Personally, I’d buy the pre-made silencers if they’re made for your buttons… It’s a pain to try to make stuff like this on your own even with the right tools. And that will cost you more than breaking down and paying for the already made silencer pads. Unless you have the experience, too, not only the cost will do you in but you’ll have problems being consistent with cuts.

enb141,
You can buy two copies of any joystick made out there from different production years and many times they won’t feel exactly the same. Oft-times it’s the springs or microswitch differences that cause different feel. They’re put together by human hands and many basic parts are still cut and assembled by hand, too. That alone is going to ensure that each joystick may or will have its own quirks and personality.

Sanwa and Seimitsu also make changes to their joysticks that don’t always get announced. Those production decisions can influence stick behavior.
There are certainly differences amongst the more similar production models that each company sells. I wouldn’t call an LS-40 identical to an LS-32 nor would I say that either is exactly like an LS-58. They all have little tweaks and differences in construction that make them personal favorites of individual players, or parts that some people avoid altogether…
I dunno. I try not to get too attached to any one joystick lever and have equipped them with both LS-32 and LS-40 levers. I’ve got plans to make maybe 2 silent versions of the LS-32 clone/Zippyy classic joystick and buy maybe 2-3 LS-56’s/LS-58’s in addition to the one I own. I might even get a Korean fightstick lever just to try it out. I just like to be used to the differences and more versatile that way.
To each his own!


#7

I’ll take that in count GeorgeC.

Meanwhile I’ll get those P-15 and test them.


#8

You’re welcome!

You’ll like the PS-15’s. They’re much more convenient than other buttons in one sense – very easy to remove the plungers and swap out the PS-14D microswitches. You don’t have to remove the main body/retaining ring from the joystick faceplate to take off the plungers. Can’t say that about the other Seimitsu and Sanwa buttons!
The PS-15’s are also better buttons to use in shallow/thin joysticks because of their low height/depth. They don’t suffer at all performance-wise for that.
It’s always been a puzzle to me as to why the PS-15 pushbuttons aren’t more popular.
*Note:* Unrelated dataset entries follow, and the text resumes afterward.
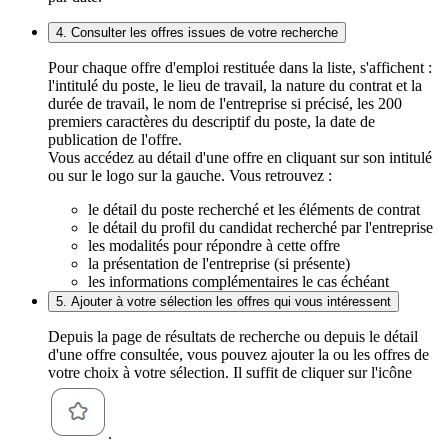
4. Consulter les offres issues de votre recherche
Pour chaque offre d'emploi restituée dans la liste, s'affichent :
l'intitulé du poste, le lieu de travail, la nature du contrat et la
durée de travail, le nom de l'entreprise si précisé, les 200
premiers caractères du descriptif du poste, la date de
publication de l'offre.
Vous accédez au détail d'une offre en cliquant sur son intitulé
ou sur le logo sur la gauche. Vous retrouvez :
le détail du poste recherché et les éléments de contrat
le détail du profil du candidat recherché par l'entreprise
les modalités pour répondre à cette offre
la présentation de l'entreprise (si présente)
les informations complémentaires le cas échéant
5. Ajouter à votre sélection les offres qui vous intéressent
Depuis la page de résultats de recherche ou depuis le détail
d'une offre consultée, vous pouvez ajouter la ou les offres de
votre choix à votre sélection. Il suffit de cliquer sur l'icône
.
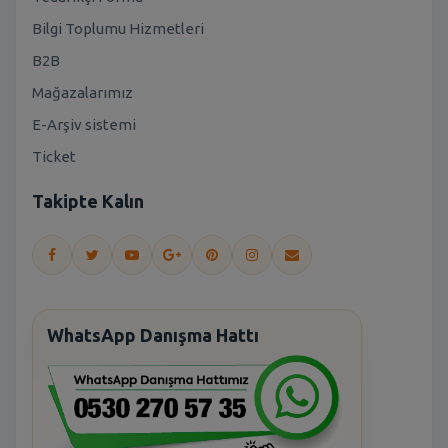
Bilgi Toplumu Hizmetleri
B2B
Mağazalarımız
E-Arşiv sistemi
Ticket
Takipte Kalın
WhatsApp Danışma Hattı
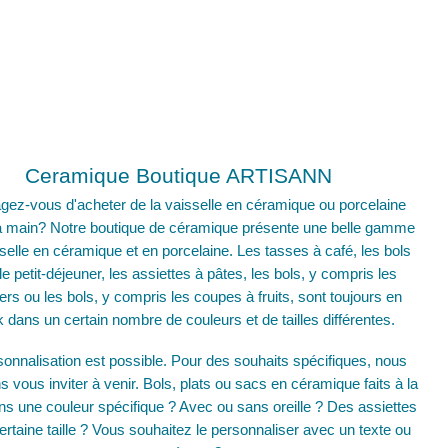
Ceramique Boutique ARTISANN
gez-vous d'acheter de la vaisselle en céramique ou porcelaine
 la main? Notre boutique de céramique présente une belle gamme
selle en céramique et en porcelaine. Les tasses à café, les bols
le petit-déjeuner, les assiettes à pâtes, les bols, y compris les
ers ou les bols, y compris les coupes à fruits, sont toujours en
 dans un certain nombre de couleurs et de tailles différentes.
sonnalisation est possible. Pour des souhaits spécifiques, nous
s vous inviter à venir. Bols, plats ou sacs en céramique faits à la
s une couleur spécifique ? Avec ou sans oreille ? Des assiettes
ertaine taille ? Vous souhaitez le personnaliser avec un texte ou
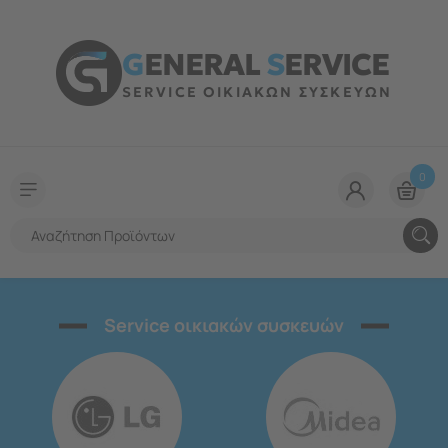
G
ENERAL
S
ERVICE
SERVICE ΟΙΚΙΑΚΩΝ ΣΥΣΚΕΥΩΝ
0
Service οικιακών συσκευών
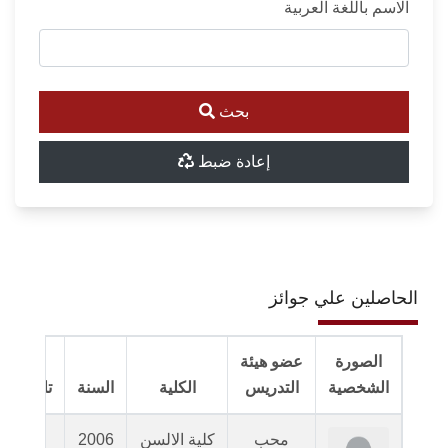
الاسم باللغة العربية
بحث
إعادة ضبط
الحاصلين علي جوائز
الصورة
عضو هيئة
لقاء
الشخصية
التدريس
الكلية
السنة
تلفزيوني
محب
كلية الالسن
2006
N/A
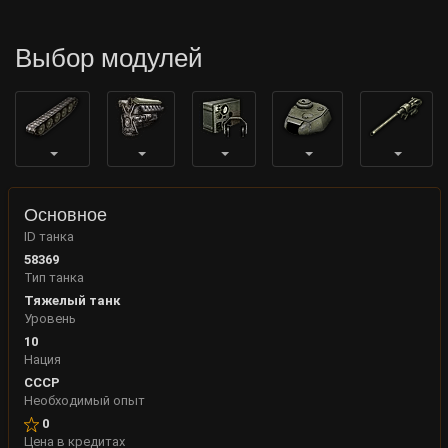
Выбор модулей
Основное
ID танка
58369
Тип танка
Тяжелый танк
Уровень
10
Нация
СССР
Необходимый опыт
0
Цена в кредитах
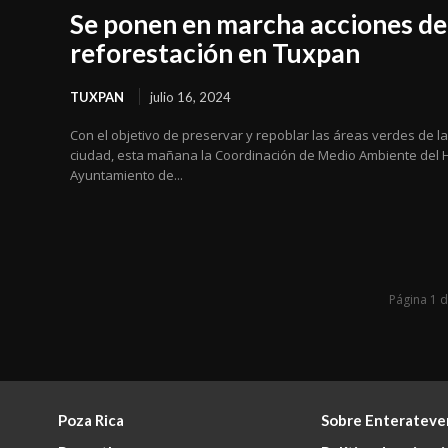
Se ponen en marcha acciones de
reforestación en Tuxpan
TUXPAN
julio 16, 2024
Con el objetivo de preservar y repoblar las áreas verdes de l
ciudad, esta mañana la Coordinación de Medio Ambiente del H
Ayuntamiento de...
Página 1 
Poza Rica
Sobre Enterateve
FYI, if you don’t like the way the buttons feel, they can be softened up quite a bit by swapping the original microswitches with Sanwa SW-68 microswitches, the micros Sanwa uses in its own buttons. PS-14D microswitches are cross-compatibles with SW-68’s.
I had to swap out the PS-14D’s in my PS-15s because they just felt too hard with the original micros. Funny thing is that there are other Seimitsu buttons that use PS-14D micros and they don’t feel “hard” or like “hitting a brick wall.” The design of the plunger/plastic used makes as big a difference as the micro. That same microswitch (PS-14D) is perfectly fine in the 24mm Seimitsu buttons as well as the 30mm (out-of-production) Pearl buttons and original PS-14-K “Skeleton” buttons Seimitsu makes.
It took me a day or so to get used to the SW-68’s in the PS-15’s… They had to settle in or something. It didn’t feel like for a while that the plungers “capped” onto the new microswitches… Probably not the case, really, but the feel was very different than before. The PS-15’s are far more comfortable with the swapped micros in my case. About as responsive as the Sanwa buttons are.
Be all means keep the original PS-14D microswitches if you swap them out… They can be used in other Seimitsu buttons except the PS-14-G’s and PS-14-KN’s. Also compatible with the Sanwa pushbuttons. Some people prefer to use PS-14D’s in Sanwa pushbuttons because they feel the stock SW-68 micros are too sensitive.


#9

Cool thanks for the advice, I just bought my PS-15 and I hope to use them soon so then I’ll decide if I’ll change the microswitches but is good to see that they can be replaced if I don’t like with Sanwa’s SW-68 ones.


#10

I’ve made home made silencers and they work great but its hard to find 1mm thick material. I used 2mm and it was a tad too thick. I would try buying some of the pre made ones from PAS if you dont want to buy whole new buttons to get the official sanwa pads.